Wherever "SARS" appears in the records below, copy the line that holds it.

################

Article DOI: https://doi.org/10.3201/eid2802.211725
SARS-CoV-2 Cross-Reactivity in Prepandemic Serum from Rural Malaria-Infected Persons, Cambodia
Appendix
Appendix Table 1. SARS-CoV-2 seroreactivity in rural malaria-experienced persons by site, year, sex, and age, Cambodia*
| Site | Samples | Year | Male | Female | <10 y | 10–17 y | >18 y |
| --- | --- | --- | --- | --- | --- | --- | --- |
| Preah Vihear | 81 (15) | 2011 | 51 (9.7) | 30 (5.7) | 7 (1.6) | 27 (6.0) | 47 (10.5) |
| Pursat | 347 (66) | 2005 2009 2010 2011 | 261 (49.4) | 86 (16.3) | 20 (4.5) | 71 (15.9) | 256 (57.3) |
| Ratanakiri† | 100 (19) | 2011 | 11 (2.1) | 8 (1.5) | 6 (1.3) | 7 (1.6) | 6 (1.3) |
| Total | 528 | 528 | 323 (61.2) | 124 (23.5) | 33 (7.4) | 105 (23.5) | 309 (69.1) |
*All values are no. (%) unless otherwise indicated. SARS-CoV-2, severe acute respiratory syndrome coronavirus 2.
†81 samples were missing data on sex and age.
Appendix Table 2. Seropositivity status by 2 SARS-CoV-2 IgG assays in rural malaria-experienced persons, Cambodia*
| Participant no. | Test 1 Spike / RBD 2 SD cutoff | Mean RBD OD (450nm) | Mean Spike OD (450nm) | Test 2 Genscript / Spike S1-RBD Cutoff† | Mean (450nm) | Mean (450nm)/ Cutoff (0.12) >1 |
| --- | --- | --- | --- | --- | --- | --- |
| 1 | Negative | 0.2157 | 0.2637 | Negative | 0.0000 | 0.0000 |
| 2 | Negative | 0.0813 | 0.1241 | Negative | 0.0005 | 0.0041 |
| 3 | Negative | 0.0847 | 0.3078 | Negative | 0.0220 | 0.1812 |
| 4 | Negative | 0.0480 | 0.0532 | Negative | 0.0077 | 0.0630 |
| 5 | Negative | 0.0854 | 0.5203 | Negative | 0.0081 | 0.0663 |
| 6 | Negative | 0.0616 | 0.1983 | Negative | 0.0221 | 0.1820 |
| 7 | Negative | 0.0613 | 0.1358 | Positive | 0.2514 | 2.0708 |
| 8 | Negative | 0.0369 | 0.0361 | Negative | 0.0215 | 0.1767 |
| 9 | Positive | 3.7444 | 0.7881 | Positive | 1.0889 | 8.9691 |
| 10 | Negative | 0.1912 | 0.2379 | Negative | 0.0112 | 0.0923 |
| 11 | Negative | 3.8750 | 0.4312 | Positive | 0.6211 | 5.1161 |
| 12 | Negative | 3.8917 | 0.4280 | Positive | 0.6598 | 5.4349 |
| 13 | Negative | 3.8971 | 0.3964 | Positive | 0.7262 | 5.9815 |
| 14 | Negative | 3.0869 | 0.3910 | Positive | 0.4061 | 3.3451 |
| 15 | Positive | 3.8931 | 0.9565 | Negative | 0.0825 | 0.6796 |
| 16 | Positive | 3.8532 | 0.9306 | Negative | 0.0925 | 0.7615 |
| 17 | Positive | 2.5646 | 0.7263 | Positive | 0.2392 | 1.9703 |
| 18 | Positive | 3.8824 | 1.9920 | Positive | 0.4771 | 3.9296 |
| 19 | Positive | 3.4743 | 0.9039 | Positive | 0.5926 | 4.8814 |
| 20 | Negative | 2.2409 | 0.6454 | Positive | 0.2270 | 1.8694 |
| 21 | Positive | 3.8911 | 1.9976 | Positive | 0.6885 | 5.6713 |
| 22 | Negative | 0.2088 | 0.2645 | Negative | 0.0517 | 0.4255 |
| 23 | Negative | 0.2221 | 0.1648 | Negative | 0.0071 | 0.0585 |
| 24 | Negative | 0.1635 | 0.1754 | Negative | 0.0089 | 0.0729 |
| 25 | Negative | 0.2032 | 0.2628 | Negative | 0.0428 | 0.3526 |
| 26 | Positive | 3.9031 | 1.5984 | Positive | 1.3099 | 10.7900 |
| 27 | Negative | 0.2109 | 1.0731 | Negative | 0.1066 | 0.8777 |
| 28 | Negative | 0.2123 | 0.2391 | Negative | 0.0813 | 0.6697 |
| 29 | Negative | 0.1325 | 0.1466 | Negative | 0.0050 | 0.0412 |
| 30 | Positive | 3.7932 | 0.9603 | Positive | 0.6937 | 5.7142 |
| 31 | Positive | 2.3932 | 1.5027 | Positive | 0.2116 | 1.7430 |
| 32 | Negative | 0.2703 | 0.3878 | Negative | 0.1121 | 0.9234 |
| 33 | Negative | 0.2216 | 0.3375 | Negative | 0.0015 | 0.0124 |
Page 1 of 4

################

Result of the exercise =>
SARS-CoV-2 Cross-Reactivity in Prepandemic Serum from Rural Malaria-Infected Persons, Cambodia
Appendix Table 1. SARS-CoV-2 seroreactivity in rural malaria-experienced persons by site, year, sex, and age, Cambodia*
*All values are no. (%) unless otherwise indicated. SARS-CoV-2, severe acute respiratory syndrome coronavirus 2.
Appendix Table 2. Seropositivity status by 2 SARS-CoV-2 IgG assays in rural malaria-experienced persons, Cambodia*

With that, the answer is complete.